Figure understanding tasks
▬▬▬

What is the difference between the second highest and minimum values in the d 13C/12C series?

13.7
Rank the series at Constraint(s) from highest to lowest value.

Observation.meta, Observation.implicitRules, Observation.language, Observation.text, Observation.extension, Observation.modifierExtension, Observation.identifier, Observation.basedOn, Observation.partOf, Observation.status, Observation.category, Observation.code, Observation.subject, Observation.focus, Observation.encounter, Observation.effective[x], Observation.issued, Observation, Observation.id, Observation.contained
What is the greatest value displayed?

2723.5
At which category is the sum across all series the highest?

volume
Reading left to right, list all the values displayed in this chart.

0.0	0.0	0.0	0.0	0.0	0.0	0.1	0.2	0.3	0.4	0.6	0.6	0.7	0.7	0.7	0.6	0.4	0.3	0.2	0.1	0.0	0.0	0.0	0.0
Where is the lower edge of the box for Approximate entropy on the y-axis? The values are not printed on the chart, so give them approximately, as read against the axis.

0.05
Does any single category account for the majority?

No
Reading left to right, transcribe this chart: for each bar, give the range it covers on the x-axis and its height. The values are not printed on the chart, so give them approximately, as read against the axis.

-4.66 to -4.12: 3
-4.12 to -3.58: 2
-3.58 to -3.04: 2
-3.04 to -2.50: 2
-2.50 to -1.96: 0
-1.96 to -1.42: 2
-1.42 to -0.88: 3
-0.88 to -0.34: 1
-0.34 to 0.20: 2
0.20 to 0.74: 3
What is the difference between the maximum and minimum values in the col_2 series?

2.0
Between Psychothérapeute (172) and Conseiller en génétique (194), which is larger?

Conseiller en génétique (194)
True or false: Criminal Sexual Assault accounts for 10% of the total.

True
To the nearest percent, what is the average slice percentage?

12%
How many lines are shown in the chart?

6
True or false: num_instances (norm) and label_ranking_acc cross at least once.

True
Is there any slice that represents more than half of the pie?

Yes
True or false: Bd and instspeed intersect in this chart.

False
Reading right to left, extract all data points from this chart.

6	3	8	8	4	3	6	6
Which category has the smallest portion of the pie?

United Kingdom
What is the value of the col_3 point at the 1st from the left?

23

▬▬▬

■ Exercise requirements ■
Write the material above as a JSON list of strings, one string per line, omitting the blank lines.

■ Response ■
[
  "What is the difference between the second highest and minimum values in the d 13C/12C series?",
  "13.7",
  "Rank the series at Constraint(s) from highest to lowest value.",
  "Observation.meta, Observation.implicitRules, Observation.language, Observation.text, Observation.extension, Observation.modifierExtension, Observation.identifier, Observation.basedOn, Observation.partOf, Observation.status, Observation.category, Observation.code, Observation.subject, Observation.focus, Observation.encounter, Observation.effective[x], Observation.issued, Observation, Observation.id, Observation.contained",
  "What is the greatest value displayed?",
  "2723.5",
  "At which category is the sum across all series the highest?",
  "volume",
  "Reading left to right, list all the values displayed in this chart.",
  "0.0\t0.0\t0.0\t0.0\t0.0\t0.0\t0.1\t0.2\t0.3\t0.4\t0.6\t0.6\t0.7\t0.7\t0.7\t0.6\t0.4\t0.3\t0.2\t0.1\t0.0\t0.0\t0.0\t0.0",
  "Where is the lower edge of the box for Approximate entropy on the y-axis? The values are not printed on the chart, so give them approximately, as read against the axis.",
  "0.05",
  "Does any single category account for the majority?",
  "No",
  "Reading left to right, transcribe this chart: for each bar, give the range it covers on the x-axis and its height. The values are not printed on the chart, so give them approximately, as read against the axis.",
  "-4.66 to -4.12: 3",
  "-4.12 to -3.58: 2",
  "-3.58 to -3.04: 2",
  "-3.04 to -2.50: 2",
  "-2.50 to -1.96: 0",
  "-1.96 to -1.42: 2",
  "-1.42 to -0.88: 3",
  "-0.88 to -0.34: 1",
  "-0.34 to 0.20: 2",
  "0.20 to 0.74: 3",
  "What is the difference between the maximum and minimum values in the col_2 series?",
  "2.0",
  "Between Psychothérapeute (172) and Conseiller en génétique (194), which is larger?",
  "Conseiller en génétique (194)",
  "True or false: Criminal Sexual Assault accounts for 10% of the total.",
  "True",
  "To the nearest percent, what is the average slice percentage?",
  "12%",
  "How many lines are shown in the chart?",
  "6",
  "True or false: num_instances (norm) and label_ranking_acc cross at least once.",
  "True",
  "Is there any slice that represents more than half of the pie?",
  "Yes",
  "True or false: Bd and instspeed intersect in this chart.",
  "False",
  "Reading right to left, extract all data points from this chart.",
  "6\t3\t8\t8\t4\t3\t6\t6",
  "Which category has the smallest portion of the pie?",
  "United Kingdom",
  "What is the value of the col_3 point at the 1st from the left?",
  "23"
]